I think it also depends on what exactly the models are and the db structure that fits best. If you read here you see one example http://laravel.com/docs/5.0/eloquent#polymorphic-relations but I think that the Wordpress database schema also uses some sort of polymorphic relationship if you look at the tables wp_term_taxonomy, wp_term_relationships (this is the m-m pivot) and wp_terms. It stores multiple taxonomies in one set of tables.

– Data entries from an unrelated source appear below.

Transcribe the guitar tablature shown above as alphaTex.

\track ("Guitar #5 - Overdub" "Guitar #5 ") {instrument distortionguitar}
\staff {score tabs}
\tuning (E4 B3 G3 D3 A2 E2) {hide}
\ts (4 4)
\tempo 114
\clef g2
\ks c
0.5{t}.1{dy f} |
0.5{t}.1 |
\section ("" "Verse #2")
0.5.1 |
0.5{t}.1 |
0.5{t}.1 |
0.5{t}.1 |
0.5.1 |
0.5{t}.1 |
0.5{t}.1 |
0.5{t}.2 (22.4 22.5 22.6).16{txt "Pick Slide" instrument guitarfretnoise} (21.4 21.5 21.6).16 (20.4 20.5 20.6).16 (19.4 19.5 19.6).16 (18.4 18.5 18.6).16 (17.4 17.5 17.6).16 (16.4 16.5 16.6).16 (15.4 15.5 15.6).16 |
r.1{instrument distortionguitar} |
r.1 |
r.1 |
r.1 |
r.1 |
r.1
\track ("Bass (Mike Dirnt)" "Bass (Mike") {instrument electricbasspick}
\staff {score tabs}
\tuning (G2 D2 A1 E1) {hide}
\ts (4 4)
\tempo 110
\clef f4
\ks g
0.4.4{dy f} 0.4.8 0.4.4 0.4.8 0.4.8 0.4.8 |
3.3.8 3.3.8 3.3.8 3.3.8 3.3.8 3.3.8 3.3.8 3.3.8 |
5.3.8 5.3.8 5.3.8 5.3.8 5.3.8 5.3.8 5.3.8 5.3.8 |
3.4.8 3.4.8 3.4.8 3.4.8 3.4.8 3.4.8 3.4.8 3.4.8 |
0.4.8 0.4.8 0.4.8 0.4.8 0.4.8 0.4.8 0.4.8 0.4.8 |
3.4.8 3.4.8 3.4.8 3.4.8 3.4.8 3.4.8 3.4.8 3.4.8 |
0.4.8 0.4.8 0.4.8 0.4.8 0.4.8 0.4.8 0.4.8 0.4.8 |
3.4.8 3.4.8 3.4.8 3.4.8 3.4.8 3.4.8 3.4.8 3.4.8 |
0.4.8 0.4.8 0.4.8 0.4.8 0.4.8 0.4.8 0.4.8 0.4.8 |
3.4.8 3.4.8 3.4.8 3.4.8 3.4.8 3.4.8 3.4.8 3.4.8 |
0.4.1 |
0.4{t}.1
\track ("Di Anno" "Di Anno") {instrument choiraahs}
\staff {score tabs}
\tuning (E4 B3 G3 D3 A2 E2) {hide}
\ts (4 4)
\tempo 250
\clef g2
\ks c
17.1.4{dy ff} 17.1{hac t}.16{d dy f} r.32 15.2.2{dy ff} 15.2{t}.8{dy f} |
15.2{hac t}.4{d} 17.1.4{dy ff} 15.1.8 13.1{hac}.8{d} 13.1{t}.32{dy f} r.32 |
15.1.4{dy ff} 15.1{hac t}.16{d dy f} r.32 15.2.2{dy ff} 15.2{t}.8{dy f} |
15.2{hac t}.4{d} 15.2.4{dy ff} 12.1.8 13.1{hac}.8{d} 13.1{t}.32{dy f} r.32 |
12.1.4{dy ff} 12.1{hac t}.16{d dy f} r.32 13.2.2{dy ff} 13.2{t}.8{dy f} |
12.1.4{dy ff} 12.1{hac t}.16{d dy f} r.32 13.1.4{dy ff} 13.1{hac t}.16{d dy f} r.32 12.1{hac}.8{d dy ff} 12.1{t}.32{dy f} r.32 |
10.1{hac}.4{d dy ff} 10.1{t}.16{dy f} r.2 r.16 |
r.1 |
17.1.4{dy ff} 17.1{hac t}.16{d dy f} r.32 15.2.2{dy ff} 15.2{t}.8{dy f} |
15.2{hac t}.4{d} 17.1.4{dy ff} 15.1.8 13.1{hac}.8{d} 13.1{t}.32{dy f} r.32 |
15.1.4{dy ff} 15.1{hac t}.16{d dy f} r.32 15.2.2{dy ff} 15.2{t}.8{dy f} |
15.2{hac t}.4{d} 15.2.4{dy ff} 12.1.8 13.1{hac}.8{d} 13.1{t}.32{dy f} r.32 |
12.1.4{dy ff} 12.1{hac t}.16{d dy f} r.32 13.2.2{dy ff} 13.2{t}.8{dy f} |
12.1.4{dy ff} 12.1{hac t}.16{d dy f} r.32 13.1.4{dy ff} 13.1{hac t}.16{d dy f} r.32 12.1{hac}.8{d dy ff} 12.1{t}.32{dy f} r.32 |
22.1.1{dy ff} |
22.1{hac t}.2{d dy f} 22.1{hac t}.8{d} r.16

In a project I'm working on I use polymorphic relations for Tags, because multiple models can be "taggeable". Say Posts, Articles, Widgets, etc. So instead of creating three separate many to many pivot tables for each of the models, I only have one.

davorminchorov's avatar

Is it recommended to use polymorphic relationships for every one model can be connected with many models situation, like the tags example in the docs? I am asking these questions because at the start of a project, you may have only 2 models which can be connected to one model (example a Group model can be connected with 2 other models and contain 2 types of different groups in one place) but later on you may add more of those.

Mattiman's avatar

Hi @Ruffles, I'm not entirely sure if I fully understand your question. There are basically two levels of decision you have to make:

  • on the database level: decide which tables you need and how they are related. This step is important, because changing the db is usually more difficult then changing code
  • on the code level: decide how the eloquent model relations are. This will mostly result logically from the db structure chosen in step 1, but you can change or add relations on top of that. So in the example of the Taggeable polymorphic relation, maybe at first it's only related to Posts and Pages, but later you will also add a relation for Images. So yes that's possible. Just depends on the specific needs.
davorminchorov's avatar

Ok, cool! What about performance? Is it better to search for different types of tags in one place (polymorphic many to many) or do some joins for multiple many to many pivot tables? (tags for photos and articles)

Mattiman's avatar

Sorry I'm no database expert so can't give a full answer to that. I do know that normally db queries are very fast, as long as properly constructed and well indexed. Whether you join 2, 3 or 4 tables doesn't matter so much then. A join on a few thousand rows can be slow if not properly constructed, a join on many millions of rows can be blazingly fast if constructed/indexed well.